独立リーグは1年ごとに選手が大きく入れ替わる場所です。今月末のドラフト会議でNPBに行く選手もいるでしょう。夢を諦めてチームを去る選手もいます。来季のことは、まだどうなるかわかりませんが、我々としてはいい人材を確保し、勝利と育成を両立できるチームを引き続き、つくっていきます。

この時期になると、NPBでも引退や戦力外のニュースが出てきます。今季は50歳の山本昌(中日)をはじめ、多くのベテランが現役を退くことを表明しました。

山本昌とは彼が若い時期に何度も対戦経験があります。特に中日と優勝争いをした1991年には、エース左腕の今中慎二とともに苦しめられました。力のある真っすぐとカーブのコンビネーションで粘り強いピッチングが印象に残っています。

引退する顔ぶれの中にも、個人的には「まだやれる」と感じる選手もいます。中日の和田一浩や小笠原道大です。彼らのスイングを見ていると、そのスピード、強さは若い選手に全く引けをとりません。守備ができなくても代打の切り札として十分に働き場はあるでしょう。若返りを図るチーム方針とはいえ、ここぞという場面ではベテランの力も必要ではないでしょうか。

年長の選手が一気に抜ける分、若手にはチャンス到来です。

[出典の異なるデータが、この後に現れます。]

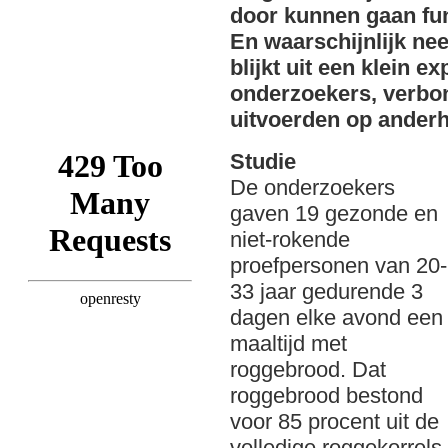
door kunnen gaan fu
En waarschijnlijk ne
blijkt uit een klein 
onderzoekers, verbon
uitvoerden op anderh
Studie
De onderzoekers
gaven 19 gezonde en
niet-rokende
proefpersonen van 20-
33 jaar gedurende 3
dagen elke avond een
maaltijd met
roggebrood. Dat
roggebrood bestond
voor 85 procent uit de
volledige roggekorrels,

現状の球界はスター不足。トリプルスリー達成濃厚な東京ヤクルトの山田哲人ら今後も楽しみな存在は出てきていますが、まだまだ伸び悩んでいる選手が多いように映ります。

和田や小笠原のように一振りで魅せられるバッターがもっと増えれば、プロ野球も盛り上がるでしょう。来季に向けて、新たな輝きを放つ逸材が出てきてくれることを期待しています。